And yet a few hours after the exit polls were showing a clear Kerry sweep,
as the computerized vote numbers began to come in the vote count
mysteriously turns and the election is called for Bush. The odds on one
state switching the next morning from Kerry to Bush "are about one in one
hundred. For four, it's a virtual statistical impossibility. Add the fact
that not one, not four, but TEN of eleven swing states showed drastic shifts
from Kerry to Bush and you enter the realm of, well, a stolen election."
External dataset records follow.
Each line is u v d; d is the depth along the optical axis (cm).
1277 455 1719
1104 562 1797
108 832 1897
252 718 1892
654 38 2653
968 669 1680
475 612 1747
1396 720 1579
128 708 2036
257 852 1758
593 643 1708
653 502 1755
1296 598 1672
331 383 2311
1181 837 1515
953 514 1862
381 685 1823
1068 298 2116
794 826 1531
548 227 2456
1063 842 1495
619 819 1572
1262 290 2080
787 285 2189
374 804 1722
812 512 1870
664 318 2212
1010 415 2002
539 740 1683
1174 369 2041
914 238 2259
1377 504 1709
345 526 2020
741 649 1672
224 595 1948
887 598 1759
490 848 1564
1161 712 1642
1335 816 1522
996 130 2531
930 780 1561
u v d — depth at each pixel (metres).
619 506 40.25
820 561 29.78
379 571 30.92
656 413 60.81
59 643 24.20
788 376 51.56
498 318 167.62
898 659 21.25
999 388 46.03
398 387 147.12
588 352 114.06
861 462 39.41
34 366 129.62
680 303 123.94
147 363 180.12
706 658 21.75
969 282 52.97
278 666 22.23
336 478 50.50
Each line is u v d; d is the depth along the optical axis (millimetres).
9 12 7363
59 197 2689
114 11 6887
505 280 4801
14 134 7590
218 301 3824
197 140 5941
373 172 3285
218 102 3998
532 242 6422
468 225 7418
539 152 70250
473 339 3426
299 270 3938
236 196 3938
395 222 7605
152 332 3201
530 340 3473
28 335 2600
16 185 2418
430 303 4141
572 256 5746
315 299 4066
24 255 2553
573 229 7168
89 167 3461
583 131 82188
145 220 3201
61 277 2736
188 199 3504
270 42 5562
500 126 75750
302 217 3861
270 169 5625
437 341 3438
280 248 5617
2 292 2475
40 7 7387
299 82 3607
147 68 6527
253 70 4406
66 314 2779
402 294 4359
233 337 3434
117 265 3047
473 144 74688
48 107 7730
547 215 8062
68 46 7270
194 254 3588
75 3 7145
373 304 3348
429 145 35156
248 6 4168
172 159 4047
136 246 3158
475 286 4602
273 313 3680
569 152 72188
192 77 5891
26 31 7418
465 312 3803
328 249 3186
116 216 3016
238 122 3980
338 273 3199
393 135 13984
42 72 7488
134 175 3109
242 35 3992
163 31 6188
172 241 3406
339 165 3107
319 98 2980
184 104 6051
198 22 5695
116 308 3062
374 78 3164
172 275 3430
Fitrakis and Wasserman, 10/18/05, Why Can't the Left Face the Stolen
Elections of 2004 & 2008
The media, lacking the responsibility and the curiosity of your average
second grader, reported that all the exit polls were somehow mistaken or
just wrong. Dick Morris, the infamous political consultant to the first
Clinton campaign who became a Republican consultant and Fox News regular,
wrote an article for the Hill on 11/04/2004 in which he noted:
"Exit Polls are almost never wrong.....This was no mere mistake. Exit polls
cannot be as wrong across the board as they were on election night. I
suspect foul play."
University of Pennsylvania statistician Steve Freeman, Ph.D., analysed the
exit polls of the swing states of Pennsylvania, Ohio and Florida in 2004 and
concluded that the odds of the exit polls being as far off as they were are
250 million to one.
The media also failed to get back to us on the inexplicable discrepancies in
Florida in the 2000 election. Turns out the "mainstream" media's projections
had been right all along. The problem wasn't the exit polls, but the
official tallies themselves. In analyses conducted by the National Opinion
Research Center in Florida after the U.S. Supreme Court aborted the vote
recount, Gore emerged the winner over Bush, no matter what criteria for
counting votes was applied.
How could our media not have investigated the correlation, if any, between
the increased use of electronic voting systems, with their non-transparent
secret software, and the sudden demise of a half century's experience with
highly reliable exit polls? The rest of the world still considers exit polls
as the gold standard of accuracy so how is it that this phenomenon only
exists in the United States? Not only did our media fail to question such a
remarkable coincidence, but ABC, CBS, NBC, CNN, Fox and the Associated Press
have all refused to release the raw exit poll data, requested by Rep.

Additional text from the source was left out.